Task details ::
Write out every line of the records from the first one through the line that contains "aquellos autores, investigadores, fotógrafos", including both of those lines.

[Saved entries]
----------

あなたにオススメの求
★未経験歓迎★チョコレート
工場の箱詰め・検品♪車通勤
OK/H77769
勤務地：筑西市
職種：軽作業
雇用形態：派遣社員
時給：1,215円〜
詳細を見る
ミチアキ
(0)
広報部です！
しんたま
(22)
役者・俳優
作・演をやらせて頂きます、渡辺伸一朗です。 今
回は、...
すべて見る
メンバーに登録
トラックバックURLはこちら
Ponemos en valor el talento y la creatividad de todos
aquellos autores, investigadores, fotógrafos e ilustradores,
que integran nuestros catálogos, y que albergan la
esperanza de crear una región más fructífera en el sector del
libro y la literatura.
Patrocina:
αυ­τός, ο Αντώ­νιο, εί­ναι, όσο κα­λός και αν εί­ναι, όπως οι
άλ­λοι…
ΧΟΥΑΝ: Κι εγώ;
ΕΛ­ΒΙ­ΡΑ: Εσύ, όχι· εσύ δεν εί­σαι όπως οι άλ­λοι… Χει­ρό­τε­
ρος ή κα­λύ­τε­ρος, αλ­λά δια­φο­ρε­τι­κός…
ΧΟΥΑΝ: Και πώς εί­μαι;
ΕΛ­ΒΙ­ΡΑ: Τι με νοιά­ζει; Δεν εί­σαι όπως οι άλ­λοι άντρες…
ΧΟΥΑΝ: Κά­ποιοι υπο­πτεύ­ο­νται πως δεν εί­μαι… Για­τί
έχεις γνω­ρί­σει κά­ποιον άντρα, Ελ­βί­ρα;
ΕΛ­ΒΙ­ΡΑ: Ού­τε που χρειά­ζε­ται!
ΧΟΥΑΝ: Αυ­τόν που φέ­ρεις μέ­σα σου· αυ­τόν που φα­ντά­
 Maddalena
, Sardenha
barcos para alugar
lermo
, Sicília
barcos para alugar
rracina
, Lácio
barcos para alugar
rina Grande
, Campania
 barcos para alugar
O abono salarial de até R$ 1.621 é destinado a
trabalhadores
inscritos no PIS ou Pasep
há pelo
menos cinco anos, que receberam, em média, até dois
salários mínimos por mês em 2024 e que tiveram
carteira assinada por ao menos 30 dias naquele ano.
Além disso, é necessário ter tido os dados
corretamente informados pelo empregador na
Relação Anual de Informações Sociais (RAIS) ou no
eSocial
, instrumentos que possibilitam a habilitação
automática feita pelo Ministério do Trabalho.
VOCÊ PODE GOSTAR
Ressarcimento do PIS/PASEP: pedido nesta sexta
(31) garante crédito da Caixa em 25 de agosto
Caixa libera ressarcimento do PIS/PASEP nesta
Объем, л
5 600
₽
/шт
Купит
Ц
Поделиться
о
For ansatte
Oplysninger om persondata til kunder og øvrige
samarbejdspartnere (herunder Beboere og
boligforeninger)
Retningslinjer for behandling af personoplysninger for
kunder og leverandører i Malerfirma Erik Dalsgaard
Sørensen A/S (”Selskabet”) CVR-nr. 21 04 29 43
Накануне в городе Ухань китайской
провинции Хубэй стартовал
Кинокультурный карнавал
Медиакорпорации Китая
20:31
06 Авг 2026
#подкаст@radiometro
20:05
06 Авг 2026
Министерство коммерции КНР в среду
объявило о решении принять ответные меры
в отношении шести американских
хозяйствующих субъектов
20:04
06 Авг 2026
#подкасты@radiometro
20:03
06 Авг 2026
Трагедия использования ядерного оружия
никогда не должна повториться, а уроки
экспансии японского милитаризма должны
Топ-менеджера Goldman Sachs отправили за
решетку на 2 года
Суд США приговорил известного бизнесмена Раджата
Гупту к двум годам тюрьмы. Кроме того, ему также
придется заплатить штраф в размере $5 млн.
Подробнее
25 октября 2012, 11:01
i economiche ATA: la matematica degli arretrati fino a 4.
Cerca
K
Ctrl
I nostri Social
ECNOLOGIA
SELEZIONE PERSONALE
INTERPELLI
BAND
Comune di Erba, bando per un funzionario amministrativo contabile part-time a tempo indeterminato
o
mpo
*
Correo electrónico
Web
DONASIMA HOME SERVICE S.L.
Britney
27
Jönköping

----------

Completed task ::
あなたにオススメの求
★未経験歓迎★チョコレート
工場の箱詰め・検品♪車通勤
OK/H77769
勤務地：筑西市
職種：軽作業
雇用形態：派遣社員
時給：1,215円〜
詳細を見る
ミチアキ
(0)
広報部です！
しんたま
(22)
役者・俳優
作・演をやらせて頂きます、渡辺伸一朗です。 今
回は、...
すべて見る
メンバーに登録
トラックバックURLはこちら
Ponemos en valor el talento y la creatividad de todos
aquellos autores, investigadores, fotógrafos e ilustradores,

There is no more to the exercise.